Dans la loi elle-même, étaient inclus non seulement l’alignement de la durée de cotisation des salariés de la fonction publique sur celle du privé, à savoir 40 annuités, mais également l’allongement à partir de 2009 de cette durée de cotisation, cette fois pour tous les salariés, à raison d’un trimestre par an, pour atteindre 41 en 2012. Y figurait aussi une nouvelle évaluation de la situation en 2008, puis tous les quatre ans, à l’issue de quoi pourraient intervenir de nouveaux durcissements de la loi.

Le 31 décembre, en soirée, le ministre du Travail, Xavier Bertrand, a rendu public un rapport devant servir de base au « rendez-vous » de 2008. La situation financière des régimes de retraite y est décrite comme étant plus catastrophique que prévue en 2003, d’autant que le contexte économique et financier serait « moins favorable ». Le gouvernement, dans ce rapport, reprend à son compte les estimations du Conseil d’orientation des retraites (COR), qui se concluent, malgré un retournement de l’évolution démographique telle qu’elle avait été prévue en 2003, par l’allongement de la durée de cotisation à 41,5 ans en 2020. Le rapport préconise également le « réexamen » de différentes dispositions de 2003, qui avaient constitué à l’époque une compensation au passage des 37,5 ans à 40, quelques miettes en somme, dont les directions des confédérations syndicales avaient pris argument pour juger « négociable » une réforme qu’ils avaient d’ailleurs contribué à préparer en établissant au sein du COR un « consensus partagé ». Seraient ainsi remises en cause les dispositions de départ anticipé pour carrières longues, pour les salariés ayant commencé à travailler à 14, 15 ou 16 ans, de même que les conditions actuelles de rachat de trimestres de cotisation.

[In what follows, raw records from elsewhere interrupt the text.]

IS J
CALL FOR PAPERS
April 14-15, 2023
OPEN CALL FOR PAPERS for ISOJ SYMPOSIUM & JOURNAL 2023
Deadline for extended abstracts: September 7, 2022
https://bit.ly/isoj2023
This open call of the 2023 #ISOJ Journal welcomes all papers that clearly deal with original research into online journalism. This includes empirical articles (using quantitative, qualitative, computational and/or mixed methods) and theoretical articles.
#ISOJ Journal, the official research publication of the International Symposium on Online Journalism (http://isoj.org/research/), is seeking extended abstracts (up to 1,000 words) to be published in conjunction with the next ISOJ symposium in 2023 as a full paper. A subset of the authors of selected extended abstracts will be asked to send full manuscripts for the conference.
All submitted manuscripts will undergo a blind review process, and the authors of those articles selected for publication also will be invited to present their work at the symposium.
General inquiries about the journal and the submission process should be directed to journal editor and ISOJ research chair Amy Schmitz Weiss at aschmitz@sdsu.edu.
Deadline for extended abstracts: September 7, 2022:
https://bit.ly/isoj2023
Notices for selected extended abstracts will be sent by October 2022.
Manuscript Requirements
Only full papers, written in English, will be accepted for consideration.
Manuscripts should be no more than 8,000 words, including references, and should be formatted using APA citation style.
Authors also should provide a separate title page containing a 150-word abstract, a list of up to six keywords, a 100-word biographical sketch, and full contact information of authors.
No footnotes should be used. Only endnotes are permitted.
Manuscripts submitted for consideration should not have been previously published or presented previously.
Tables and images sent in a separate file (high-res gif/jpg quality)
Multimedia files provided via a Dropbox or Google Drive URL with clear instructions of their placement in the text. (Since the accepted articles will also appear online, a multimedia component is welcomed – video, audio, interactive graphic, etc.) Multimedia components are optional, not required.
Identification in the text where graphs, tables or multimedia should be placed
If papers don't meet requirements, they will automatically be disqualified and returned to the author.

Il n’y a pas de limite à la volonté du gouvernement et du Medef d’aggraver les conditions du départ à la retraite, sinon celle de la suppression des régimes par répartition pour promouvoir un système par épargne, des fonds de pension dont l’objectif serait d’alimenter les flux financiers de la Bourse. La seule manière de stopper ce recul et d’empêcher que les jeunes d’aujourd’hui ne crèvent au travail une fois devenus vieux, c’est de préparer une contre-offensive de l’ensemble du monde du travail, pour un retour aux 37,5 ans pour toutes et tous.